Ailes
- Histoire naturelle
- Encyclopédie moderne
Ailes. Organes de la locomotion dans l’air, véritables rames que l’être qui en est muni plie ou développe, selon leurs ressorts et sa volonté, pour trouver un point d’appui suffisant sur le fluide qui l’environne. Les ailes ne sont pas un attribut de l’oiseau ou de l’insecte seulement ; tandis qu’il est des oiseaux et des insectes auxquels la nature a refusé des ailes, il est des mammifères, des reptiles, et jusqu’à des poissons qu’elle en a dotés : les chauves-souris, par exemple, sont des quadrupèdes auxquels le développement des membranes interdigitales et un appareil musculaire approprié ont donné la faculté précieuse de parcourir les airs ; chez ces animaux, des mains et des bras sont devenus de véritables ailes. Il n’en est pas de même des membranes ou extensions de la peau, appelées improprement ailes, qui se voient dans quelques autres animaux d’ordre supérieur, tels que le galéopithèque et l’écureuil volant, ainsi que dans trois espèces de phalangistes. Ces prétendues ailes, qui facilitent, à la vérité, le saut et la rapidité de la course des créatures qui en sont pourvues, n’ouvrent cependant point à celles-ci les routes de l’atmosphère : elles ne sont pas positivement propres au vol, n’étant munies d’aucun appareil qui détermine cette puissance : leur rôle est celui de parachutes ou de voiles, bien plus que celui de rames ou de gouvernail.
Un genre de saurien fossile et perdu, qu’on avait d’abord pris pour un ornitholithe ou oiseau pétrifié, et dont Cuvier sut reconnaître les rapports naturels, était muni d’ailes ainsi que les chauves-souris ; on l’a nommé ptérodactyle : un seul individu en a été trouvé dans les schistes d’Œningen.

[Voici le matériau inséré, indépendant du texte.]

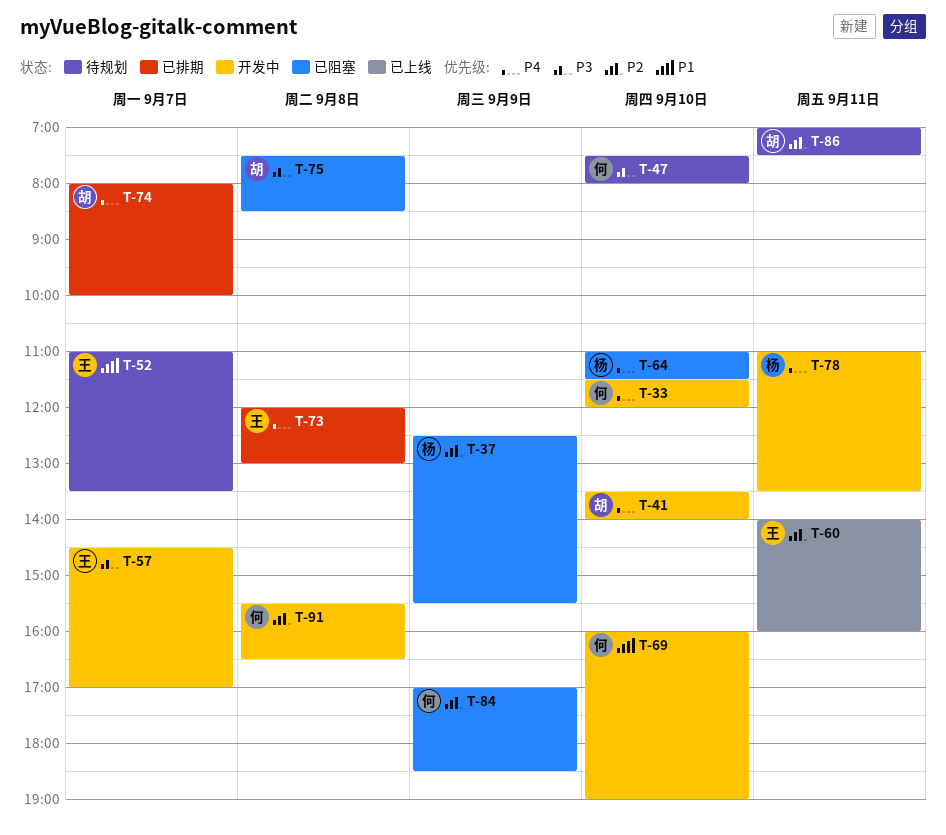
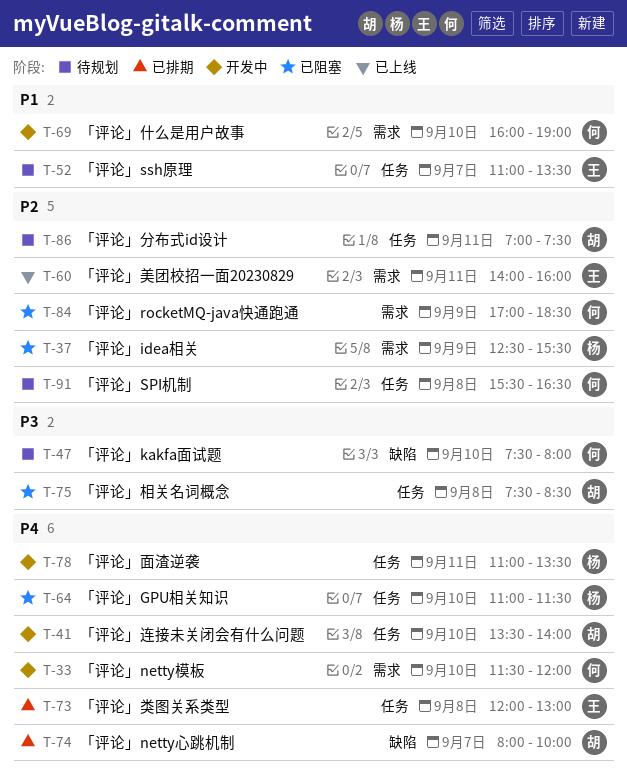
T-57: present -> none
T-91, status: 开发中 -> 待规划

Aujourd’hui un autre animal de cette même famille des lézards, le dragon, voltige à l’aide de fausses ailes situées horizontalement de chaque côté de l’épine du dos, entre les quatre pattes. Ces parties supplémentaires, membraneuses, couvertes de fines écailles remplaçant les plumes ou les poils, soutenues chacune par six fausses côtes allongées en rayons cartilagineux, portent en l’air, durant quelques instants, le frêle reptile auquel elles ont mérité un nom trop fameux ; mais elles ont bien plus de rapport avec les nageoires des poissons qu’avec l’attribut de l’oiseau ou de la chauve-souris, et c’est d’ailleurs l’une des propriétés des nageoires des poissons qu’elles s’allongent quelquefois aussi en forme d’ailes. Dans ce cas, l’habitant des eaux que la nature a favorisé d’un développement extraordinaire de nageoires, partage, à certains égards, le privilège accordé par elle aux tribus aériennes. Ainsi l’on voit des muges, ou des exocets, échapper aux poursuites des carnassiers de l’Océan en s’élançant hors des vagues pour voltiger à leur surface, où bientôt ils deviennent la proie des oiseaux voraces. C’est un sort digne de pitié que celui de ces pauvres petites bêtes, dit Légat, ancien voyageur, qui remarqua dans ses courses au delà du cap de Bonne-Espérance, où il fut abandonné sur une île déserte, que la faculté de nager et de voler, accordée aux poissons volants, n’était guère que celle de choisir leur tombeau, qu’ils trouvent toujours dans l’estomac d’une dorade ou d’un pétrel. Quant à la forme des nageoires de certains poissons, ainsi qu’à la manière dont ils les agitent, celles de la plupart des raies peuvent être comparées à des ailes ; et de là les noms d’aigle, de colombe, et même d’ange, donnés par les pêcheurs de tous les pays, à des mourines, à des rhinobates, et autres chondroptérygiens, ou poissons dépourvus d’arêtes.